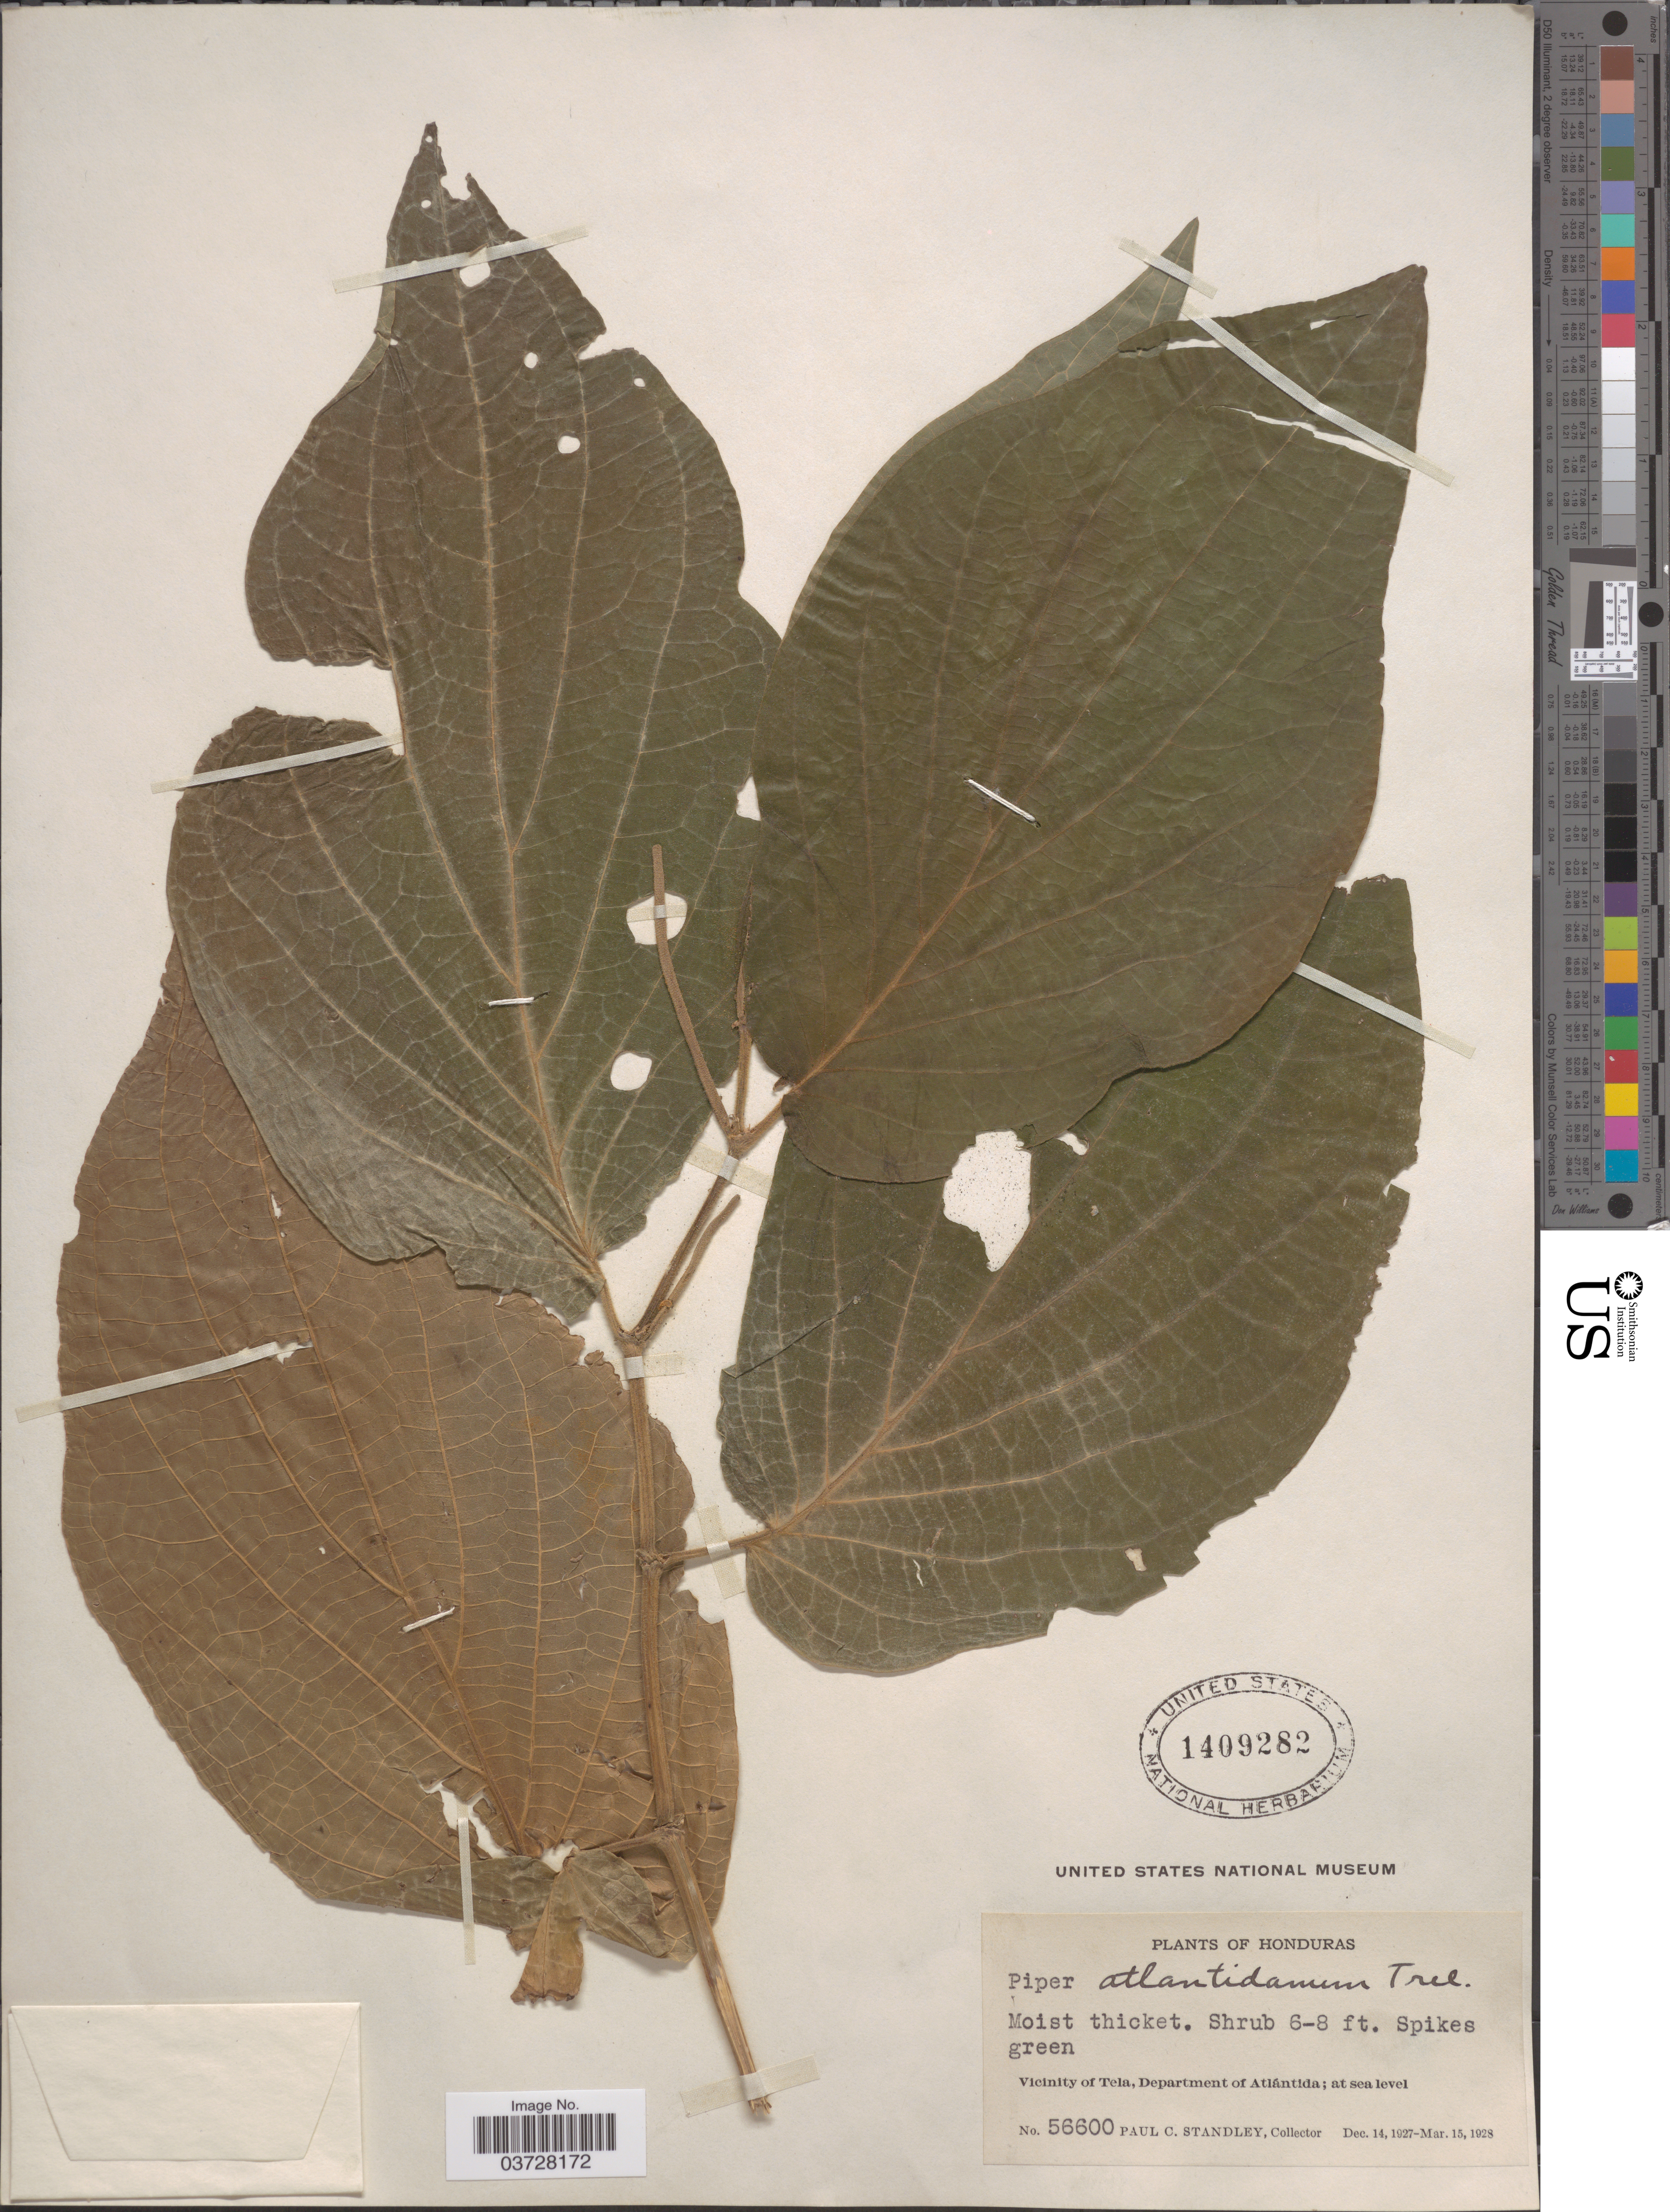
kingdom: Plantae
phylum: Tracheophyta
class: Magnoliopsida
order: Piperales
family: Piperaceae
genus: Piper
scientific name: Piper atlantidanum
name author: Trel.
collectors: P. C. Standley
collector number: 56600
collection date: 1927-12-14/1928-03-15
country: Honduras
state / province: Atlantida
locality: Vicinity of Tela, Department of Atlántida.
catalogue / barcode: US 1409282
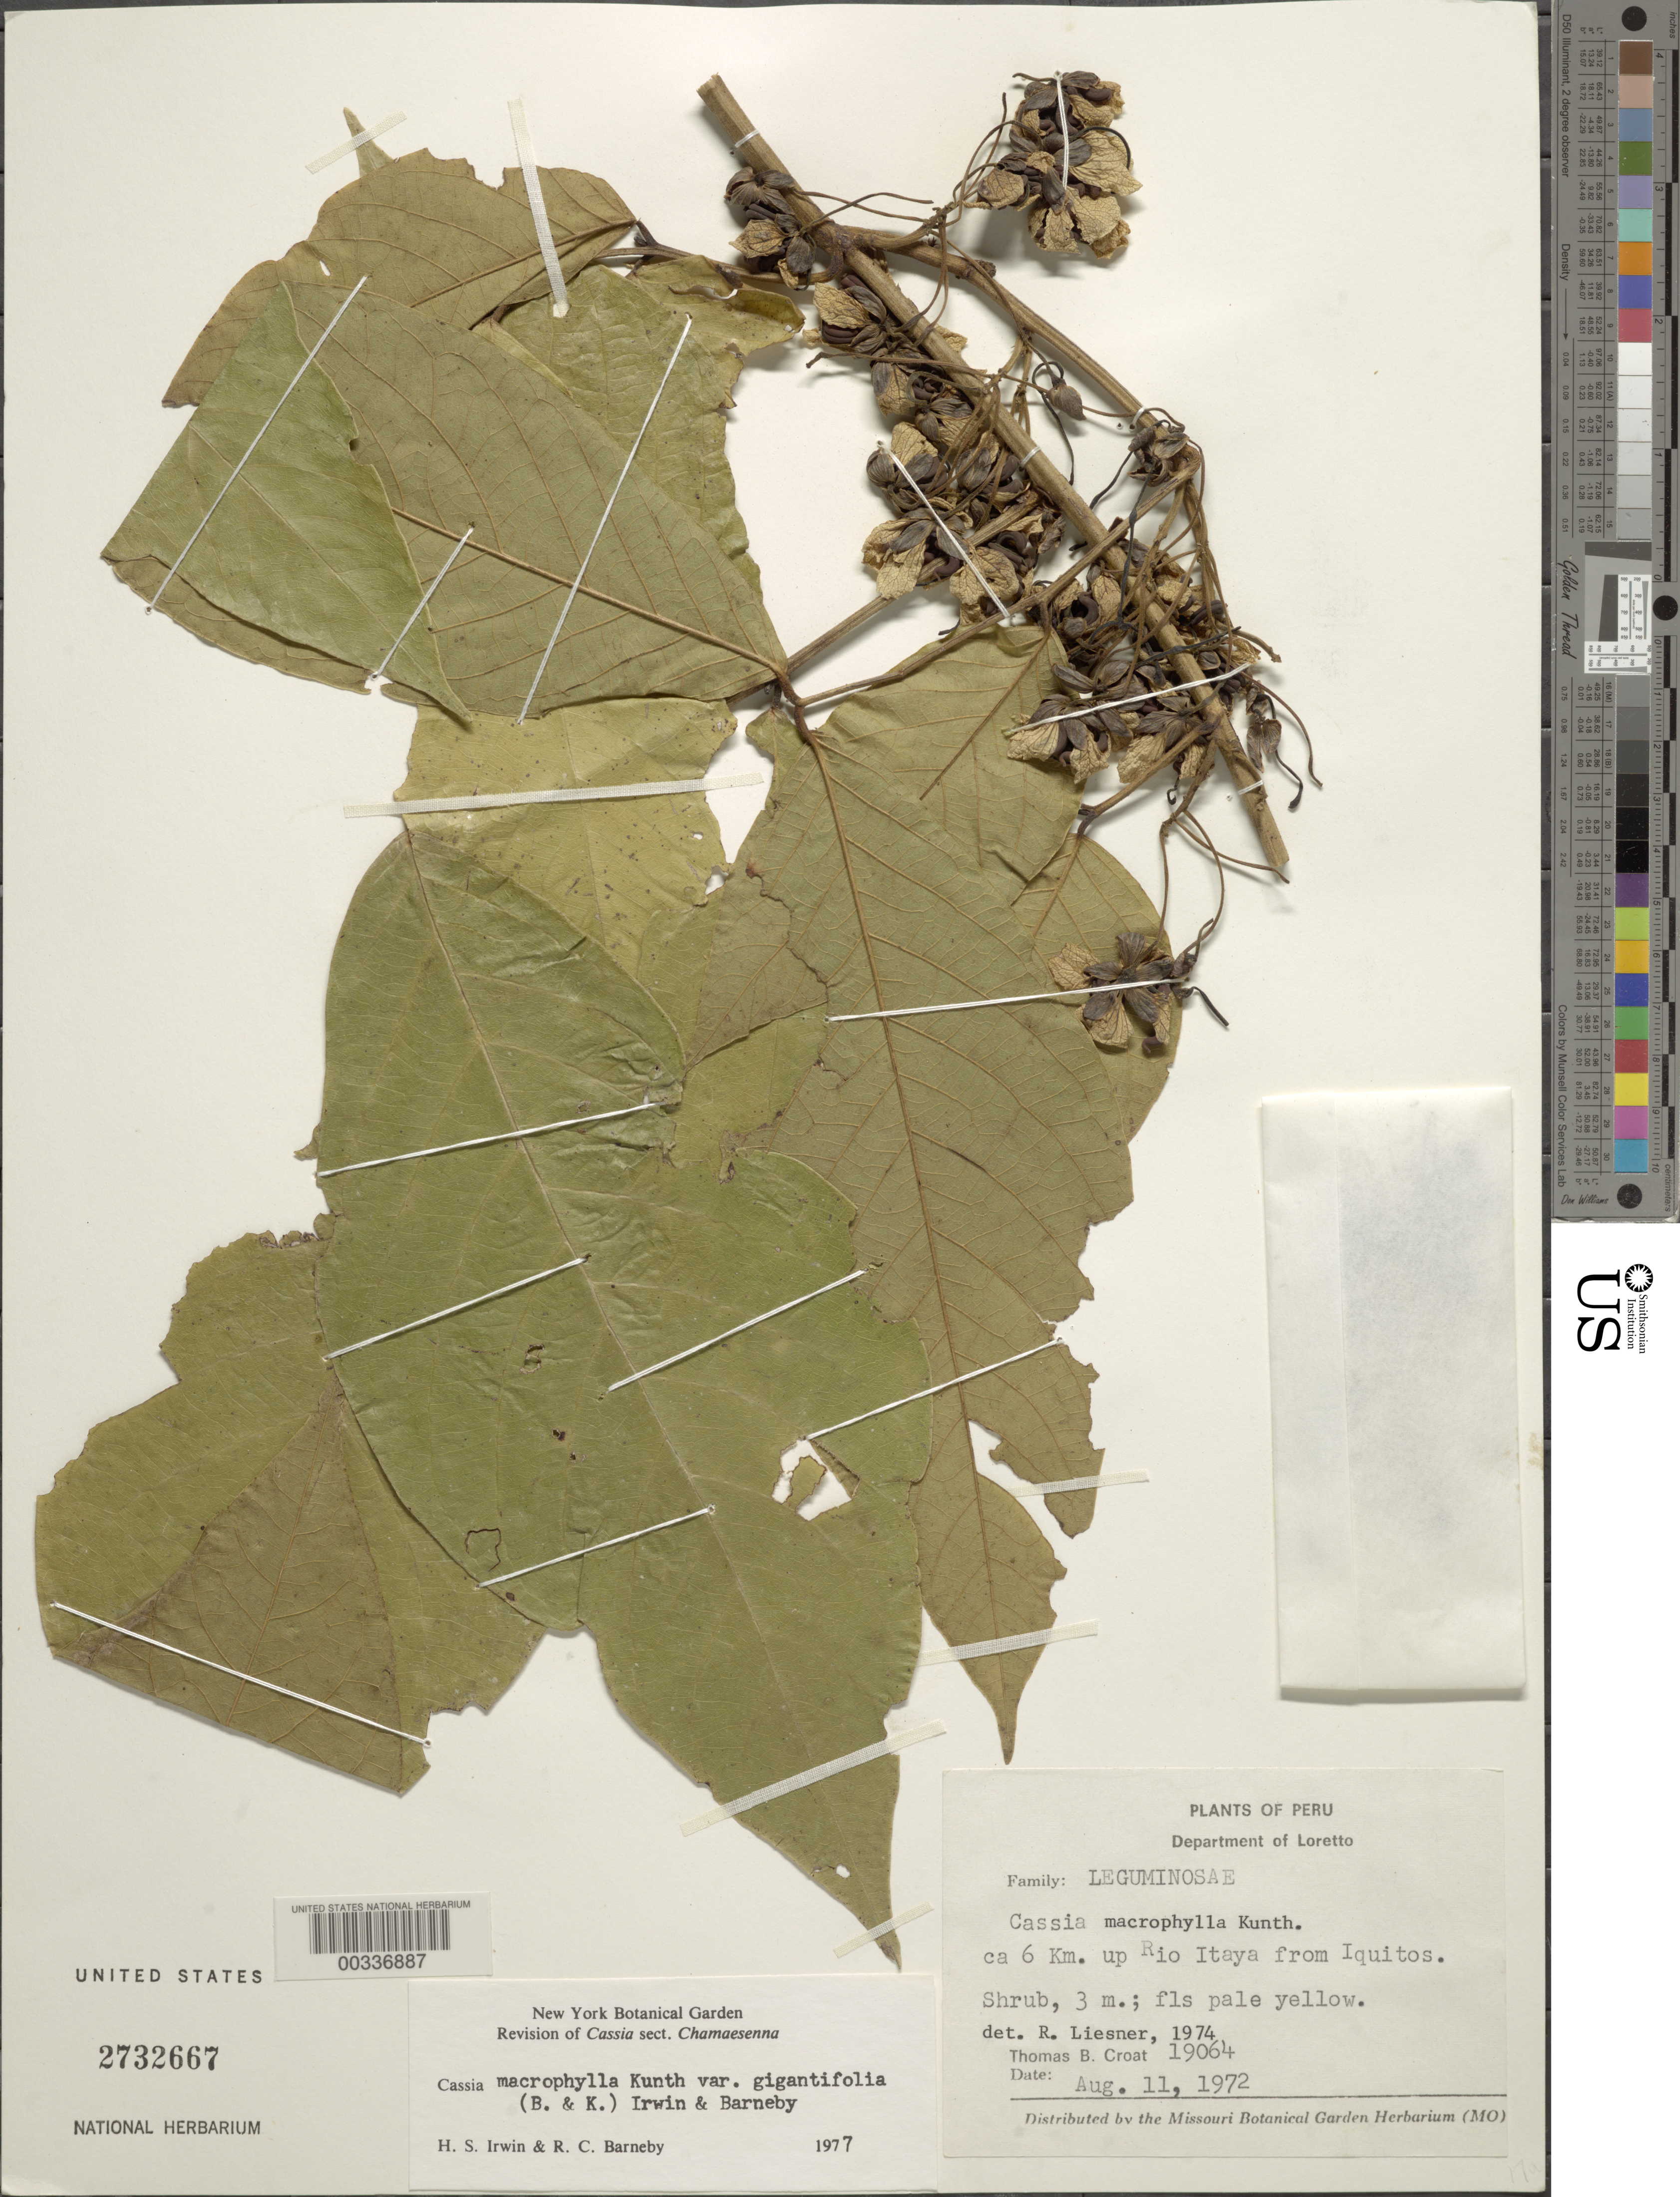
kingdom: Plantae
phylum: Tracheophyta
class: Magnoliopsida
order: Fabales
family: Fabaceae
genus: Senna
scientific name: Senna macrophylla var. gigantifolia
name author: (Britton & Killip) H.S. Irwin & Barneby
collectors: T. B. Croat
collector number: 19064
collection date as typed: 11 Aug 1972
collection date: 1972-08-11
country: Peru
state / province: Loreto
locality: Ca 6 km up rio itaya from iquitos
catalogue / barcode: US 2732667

☆ ☆ ☆ ☆ ☆ ☆ ☆

▶ [Problem to work on] Turn the lines of both records above into a Markdown table with the columns "Row" and "Line," numbering rows from 1 and skipping blank lines. Leave out the pictures.

▶ [Expected answer]
| Row | Line |
|---|---|
| 1 | kingdom: Plantae |
| 2 | phylum: Tracheophyta |
| 3 | class: Magnoliopsida |
| 4 | order: Piperales |
| 5 | family: Piperaceae |
| 6 | genus: Piper |
| 7 | scientific name: Piper atlantidanum |
| 8 | name author: Trel. |
| 9 | collectors: P. C. Standley |
| 10 | collector number: 56600 |
| 11 | collection date: 1927-12-14/1928-03-15 |
| 12 | country: Honduras |
| 13 | state / province: Atlantida |
| 14 | locality: Vicinity of Tela, Department of Atlántida. |
| 15 | catalogue / barcode: US 1409282 |
| 16 | kingdom: Plantae |
| 17 | phylum: Tracheophyta |
| 18 | class: Magnoliopsida |
| 19 | order: Fabales |
| 20 | family: Fabaceae |
| 21 | genus: Senna |
| 22 | scientific name: Senna macrophylla var. gigantifolia |
| 23 | name author: (Britton & Killip) H.S. Irwin & Barneby |
| 24 | collectors: T. B. Croat |
| 25 | collector number: 19064 |
| 26 | collection date as typed: 11 Aug 1972 |
| 27 | collection date: 1972-08-11 |
| 28 | country: Peru |
| 29 | state / province: Loreto |
| 30 | locality: Ca 6 km up rio itaya from iquitos |
| 31 | catalogue / barcode: US 2732667 |